Volleyball victories belong to the Vikings girls
For La Jolla High School, the girls
volleyball season couldn’t have gotten off to a better start. Fueled by a three-game sweep of city rival The Bishop’s School on Sept. 13, the Vikings opened the 2005 campaign by going 3-0 in the season’s first week.
The match against Bishop’s, which came in its season opener, couldn’t have better captured the two teams’ neighborhood rivalry, despite the quick nature with which La Jolla dispatched its opponent. The Vikings won the first game, 25-10, but then had to negotiate two nail-biters in wins of 27-25 and 26-24 to close it out.
Had a few points gone the other way in Game 2 and Game 3, the Vikings and Knights could easily have been playing a full five-game match.
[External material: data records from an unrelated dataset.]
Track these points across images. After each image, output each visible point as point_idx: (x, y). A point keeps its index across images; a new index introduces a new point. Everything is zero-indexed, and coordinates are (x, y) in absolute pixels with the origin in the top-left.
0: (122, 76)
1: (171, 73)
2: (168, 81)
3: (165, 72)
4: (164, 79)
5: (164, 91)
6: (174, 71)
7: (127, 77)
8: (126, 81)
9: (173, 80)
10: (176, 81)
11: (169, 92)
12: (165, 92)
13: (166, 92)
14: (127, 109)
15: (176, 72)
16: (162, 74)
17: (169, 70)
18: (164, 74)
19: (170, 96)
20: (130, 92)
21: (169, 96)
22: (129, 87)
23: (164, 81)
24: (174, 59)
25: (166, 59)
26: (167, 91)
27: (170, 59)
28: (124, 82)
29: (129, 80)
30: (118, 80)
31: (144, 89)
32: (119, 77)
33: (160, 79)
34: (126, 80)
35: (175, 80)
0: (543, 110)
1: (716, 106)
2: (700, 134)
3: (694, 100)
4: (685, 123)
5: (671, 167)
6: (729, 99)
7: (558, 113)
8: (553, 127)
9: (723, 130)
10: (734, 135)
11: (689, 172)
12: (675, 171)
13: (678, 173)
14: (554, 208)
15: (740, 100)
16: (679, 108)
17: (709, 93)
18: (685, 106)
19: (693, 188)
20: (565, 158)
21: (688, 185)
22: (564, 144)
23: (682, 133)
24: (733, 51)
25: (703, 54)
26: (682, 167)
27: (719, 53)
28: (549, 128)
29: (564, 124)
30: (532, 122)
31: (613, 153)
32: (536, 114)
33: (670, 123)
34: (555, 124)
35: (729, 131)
“We were able to pull this one out in three games, but this season, there are so many teams in San Diego that are very, very equal,” La Jolla Coach Dave Jones said. “On any given day, three or four different teams could be on top. It will be interesting where we start and where we end up. It might be a situation where everybody kind of beats up on each other all the way down to the wire.”
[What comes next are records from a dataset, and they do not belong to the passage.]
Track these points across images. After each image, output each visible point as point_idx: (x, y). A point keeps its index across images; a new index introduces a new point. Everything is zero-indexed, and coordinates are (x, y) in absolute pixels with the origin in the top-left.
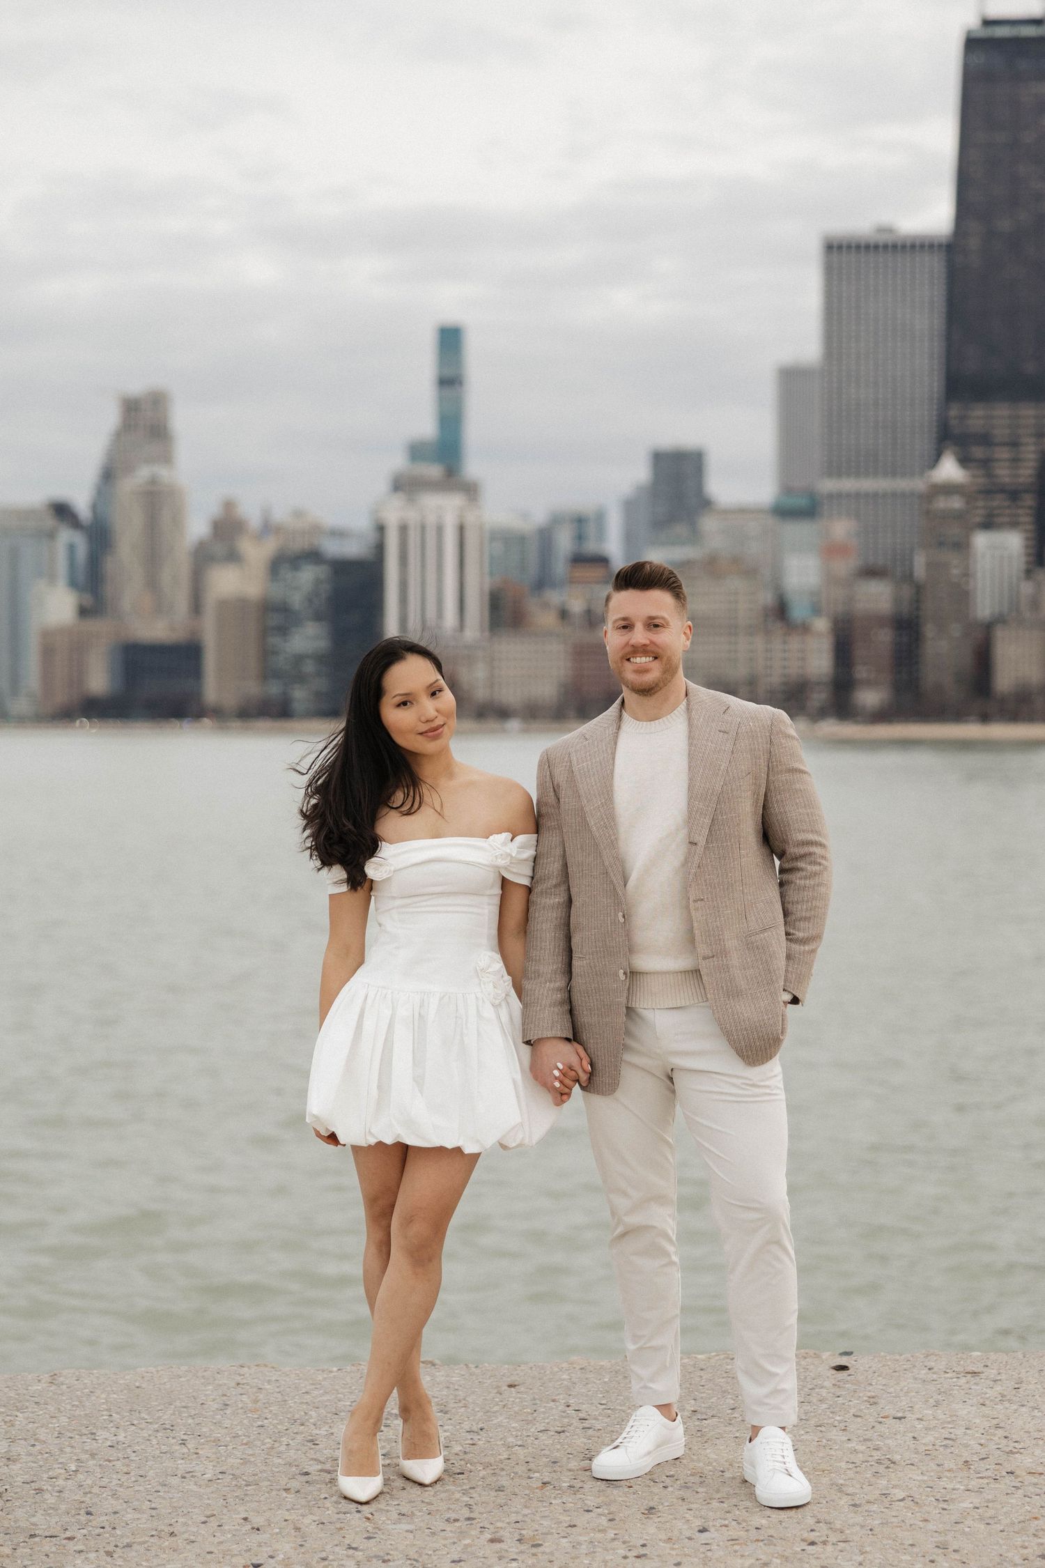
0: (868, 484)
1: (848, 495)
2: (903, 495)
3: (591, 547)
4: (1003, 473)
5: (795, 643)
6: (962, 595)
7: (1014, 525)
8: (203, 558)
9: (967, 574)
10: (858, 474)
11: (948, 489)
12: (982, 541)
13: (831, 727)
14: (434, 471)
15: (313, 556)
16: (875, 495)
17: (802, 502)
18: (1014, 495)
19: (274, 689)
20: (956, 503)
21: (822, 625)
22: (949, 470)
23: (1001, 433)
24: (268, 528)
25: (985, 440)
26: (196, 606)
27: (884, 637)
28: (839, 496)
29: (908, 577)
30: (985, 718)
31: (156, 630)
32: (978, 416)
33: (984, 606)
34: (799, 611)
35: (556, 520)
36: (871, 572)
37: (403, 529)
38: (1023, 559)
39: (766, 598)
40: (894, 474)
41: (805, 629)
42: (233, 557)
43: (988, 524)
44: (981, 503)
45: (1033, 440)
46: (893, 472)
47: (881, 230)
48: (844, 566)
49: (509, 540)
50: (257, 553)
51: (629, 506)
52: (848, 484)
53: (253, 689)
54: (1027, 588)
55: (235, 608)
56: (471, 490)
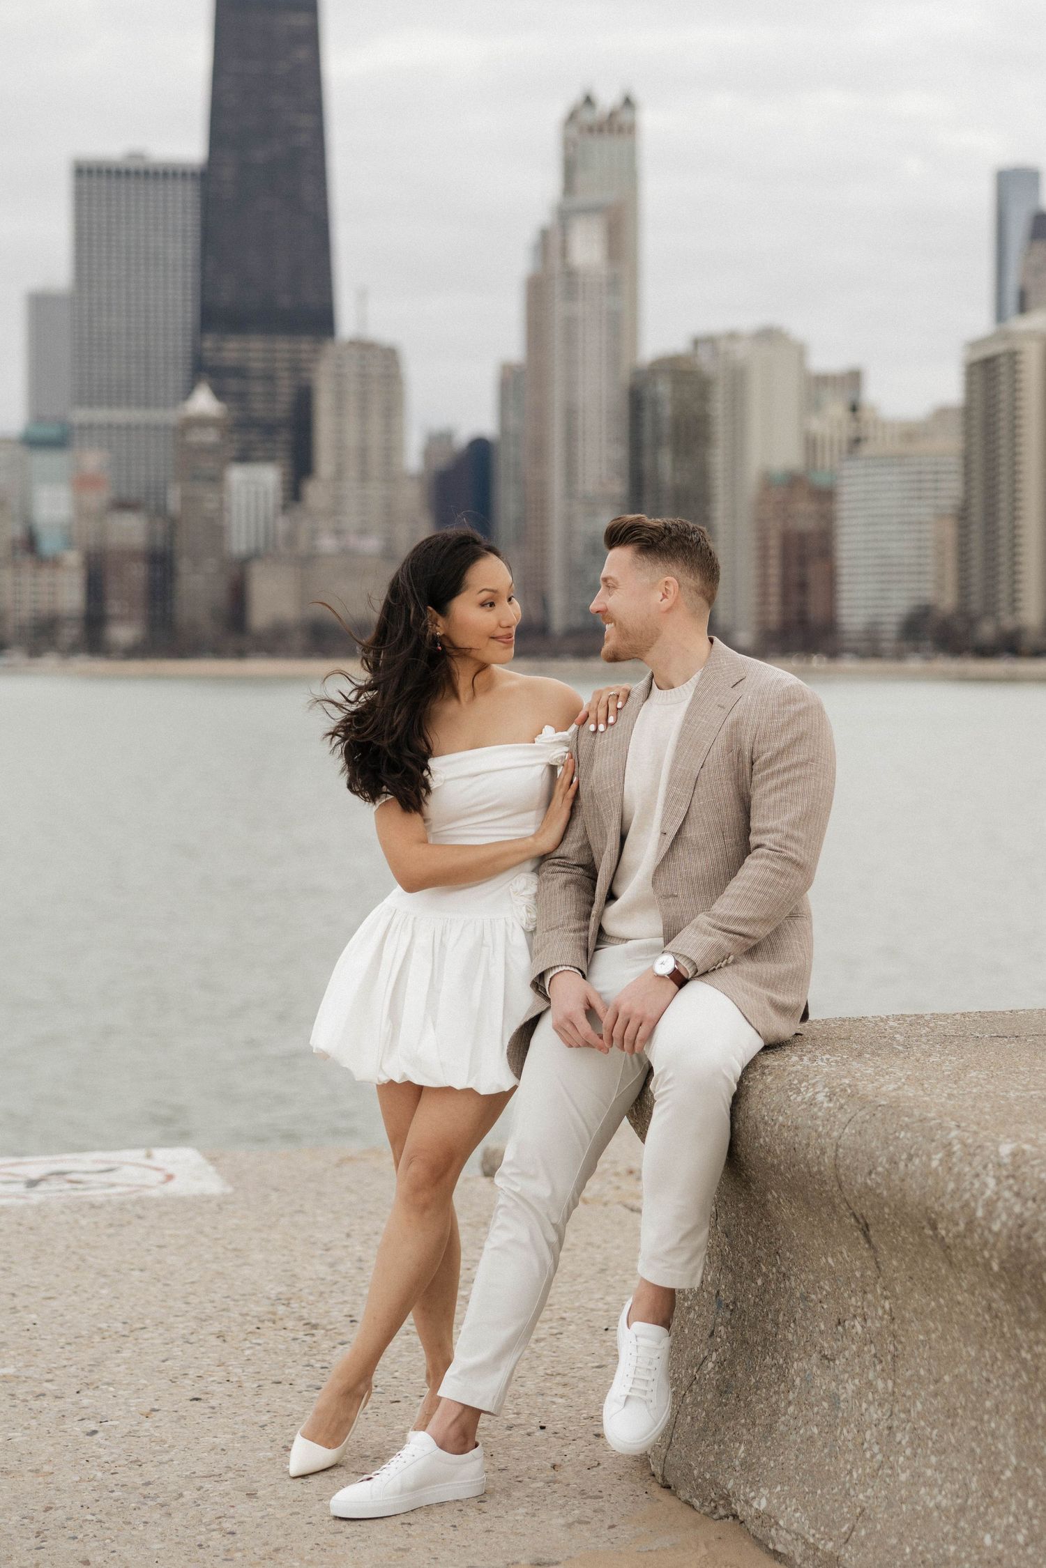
0: (120, 415)
1: (100, 427)
2: (157, 428)
4: (259, 408)
5: (45, 576)
6: (217, 529)
7: (269, 459)
9: (222, 508)
10: (110, 405)
11: (201, 422)
12: (237, 475)
13: (82, 663)
16: (128, 427)
17: (52, 431)
18: (269, 429)
20: (210, 436)
21: (73, 558)
22: (203, 402)
23: (256, 365)
25: (240, 372)
27: (138, 572)
28: (91, 427)
29: (160, 511)
30: (240, 654)
32: (232, 349)
33: (239, 541)
34: (49, 544)
36: (122, 505)
38: (280, 494)
39: (15, 530)
40: (147, 405)
41: (55, 563)
43: (244, 457)
44: (235, 437)
45: (286, 374)
46: (146, 404)
47: (133, 156)
48: (96, 499)
52: (101, 415)
54: (282, 525)
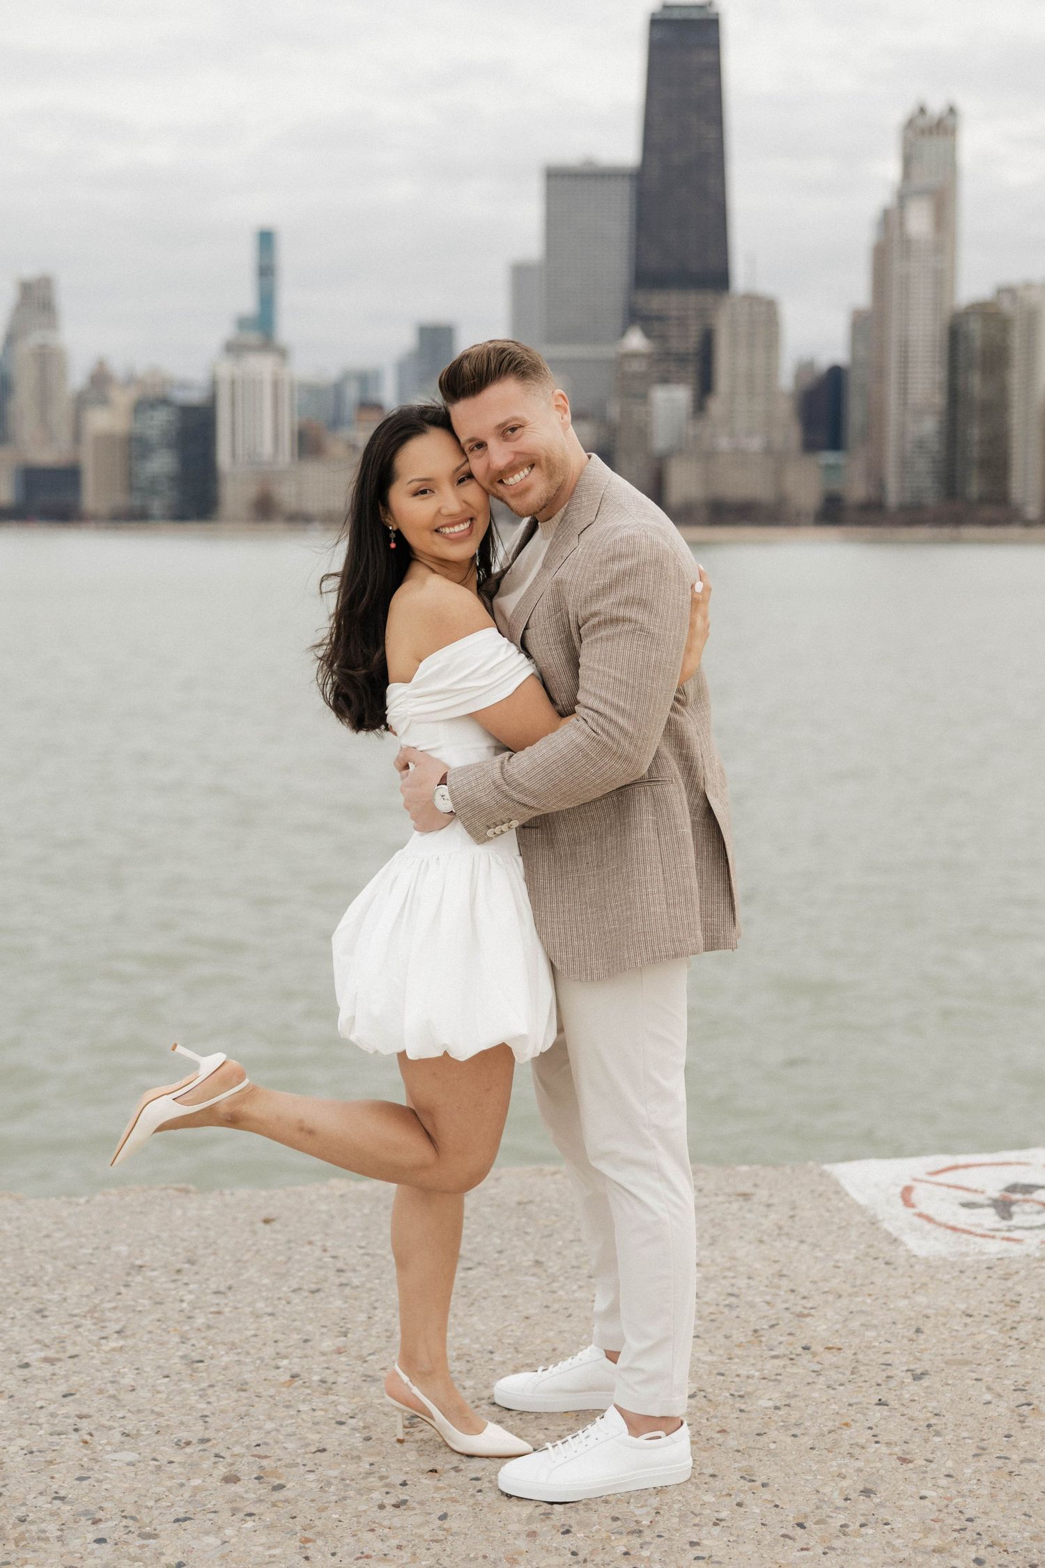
0: (576, 351)
2: (600, 360)
3: (373, 396)
4: (676, 345)
6: (643, 433)
7: (681, 381)
8: (82, 402)
9: (648, 418)
10: (569, 344)
11: (634, 355)
12: (660, 393)
14: (253, 337)
15: (164, 402)
16: (583, 360)
18: (681, 359)
19: (137, 501)
20: (641, 366)
22: (636, 341)
23: (674, 313)
24: (131, 380)
25: (660, 318)
26: (77, 436)
28: (557, 360)
29: (604, 420)
31: (47, 455)
32: (656, 301)
33: (661, 440)
35: (346, 377)
37: (233, 383)
38: (690, 408)
40: (596, 343)
42: (104, 401)
43: (665, 380)
44: (658, 365)
45: (695, 320)
47: (589, 163)
49: (312, 391)
50: (123, 399)
51: (402, 367)
53: (120, 499)
54: (691, 430)
55: (106, 441)
56: (282, 353)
The Vikings put the Bishop’s match away by rallying in Game 3 from deficits of 8-3 and 21-14. After Bishop’s surged to that 21-14 lead as Torie Hadeler held serve for six straight points, the Knights wouldn’t score consecutive points the rest of the day.
An Alex Kearney kill and two unforced errors by the Knights got the Vikings within a point at 23-22, and after the Knights’ Rachel Cocalis registered a kill that put her team one point away from sending it to a Game 4, the Vikings rattled off four straight points on Jennifer Keane’s serve to close it out.
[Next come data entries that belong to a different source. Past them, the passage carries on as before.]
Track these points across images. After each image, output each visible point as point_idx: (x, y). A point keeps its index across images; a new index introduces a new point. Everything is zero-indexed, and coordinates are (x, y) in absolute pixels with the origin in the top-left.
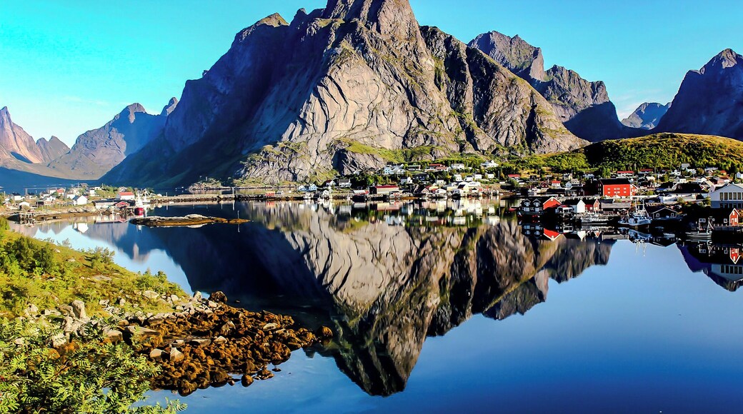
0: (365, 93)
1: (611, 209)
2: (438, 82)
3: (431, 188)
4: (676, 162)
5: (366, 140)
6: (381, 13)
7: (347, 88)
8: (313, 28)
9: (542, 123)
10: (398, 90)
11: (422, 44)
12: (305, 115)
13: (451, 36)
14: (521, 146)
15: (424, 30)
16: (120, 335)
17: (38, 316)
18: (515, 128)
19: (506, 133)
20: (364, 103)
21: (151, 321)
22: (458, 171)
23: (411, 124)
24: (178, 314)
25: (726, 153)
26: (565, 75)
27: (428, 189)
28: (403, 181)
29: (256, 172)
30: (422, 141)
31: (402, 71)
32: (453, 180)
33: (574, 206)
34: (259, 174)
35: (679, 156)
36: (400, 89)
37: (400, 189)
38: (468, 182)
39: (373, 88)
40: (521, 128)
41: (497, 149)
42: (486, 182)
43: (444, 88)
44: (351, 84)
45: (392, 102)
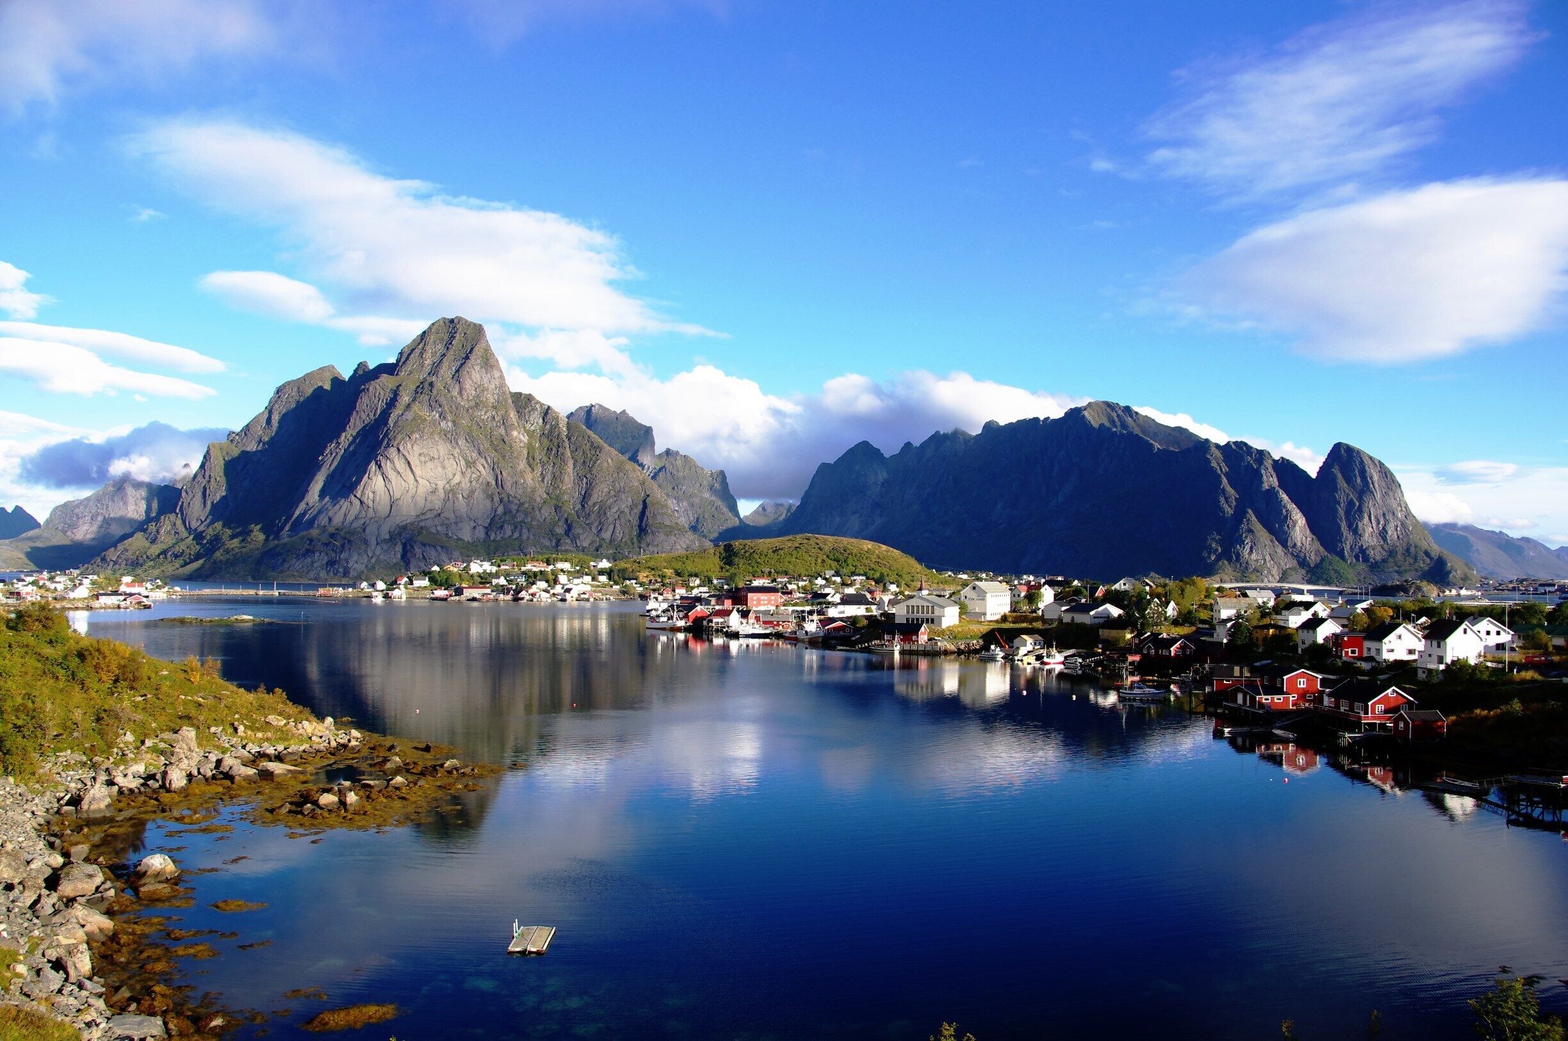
0: (440, 469)
1: (771, 622)
2: (531, 461)
3: (531, 591)
4: (819, 568)
5: (439, 528)
6: (465, 373)
7: (417, 462)
8: (378, 387)
9: (654, 517)
10: (481, 469)
11: (513, 414)
12: (363, 493)
13: (549, 407)
14: (629, 543)
15: (517, 397)
16: (255, 773)
17: (138, 748)
18: (623, 520)
19: (611, 527)
20: (439, 482)
21: (285, 755)
22: (562, 570)
23: (496, 511)
24: (315, 746)
25: (874, 560)
26: (679, 462)
27: (527, 591)
28: (495, 581)
29: (297, 564)
30: (509, 533)
31: (487, 445)
32: (556, 581)
33: (726, 618)
34: (300, 566)
35: (823, 561)
36: (484, 468)
37: (492, 591)
38: (576, 585)
39: (451, 465)
40: (629, 521)
41: (600, 546)
42: (599, 586)
43: (539, 470)
44: (423, 458)
45: (474, 483)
“I wasn’t surprised to have some close games here. I was happy we were able to get through it in three,” Jones said. “It came very close to going four, so that comeback was huge. It was kind of a confidence builder for us to be able to do that.”
In Game 2, La Jolla built a large early lead, but allowed Bishop’s back into it and had to battle down the stretch. The Vikings led, 12-6 and 15-9, before the Knights stormed back to tie the game at 15 and eventually take a 19-17 lead. After that point, La Jolla never led until it snuck ahead at 24-23 on a Kearney kill.
Bishop’s took a 25-24 lead with kills from Jenna Diggs and Cocalis, but the Vikings rallied for three straight points to win. The first two came on unforced errors by Bishop’s, and Lily Durwood finished the game out with an ace.
Game 1 belonged to La Jolla from the start. The Vikings built leads of 7-2, 11-7 and 15-9 before rattling off eight unanswered points on the serve of Durwood to get within closing distance.
“They have a really great team, and I think maybe they were just a little bit off today,” La Jolla Coach Jones said of Bishop’s, which had started the season 6-0 and had won the San Diego Classic tournament the weekend before.
Bishop’s Coach Tod Mattox was not disappointed with being swept because two of the three games were competitive, and said the loss served as a stepping stone for his team.
“They played very well, and they got off to a good start,” Mattox said. “We didn’t play well in the first game, so that got them going. We had game points in both Games 2 and 3. We didn’t do a good job closing out games, and there are a bunch of small reasons for that. We need to get back in the gym. We’ll be all right.”
Mattox said La Jolla played the big points very well. “A 3-0 score looks like a blowout, but it very easily could have been 2-1 us after three games. With the exception of Game 1, I thought we competed hard.”
The Knights were led offensively by Cocalis, who contributed nine kills, and Hadeler, who had six.
For La Jolla, Cameron Smith had 11 kills, and Kearney added nine. Durwood pitched in with 20 assists, and Avalon Preisondorfer had five blocks.
Both coaches said the opportunity to play against a school just around the corner in the season’s first week made for an eventful start to the year.
“We know a lot of their kids and their families, so it’s fun,” Mattox said.
Added Jones: “The parents usually get into it. A lot of these parents and kids have known each other for a long time.”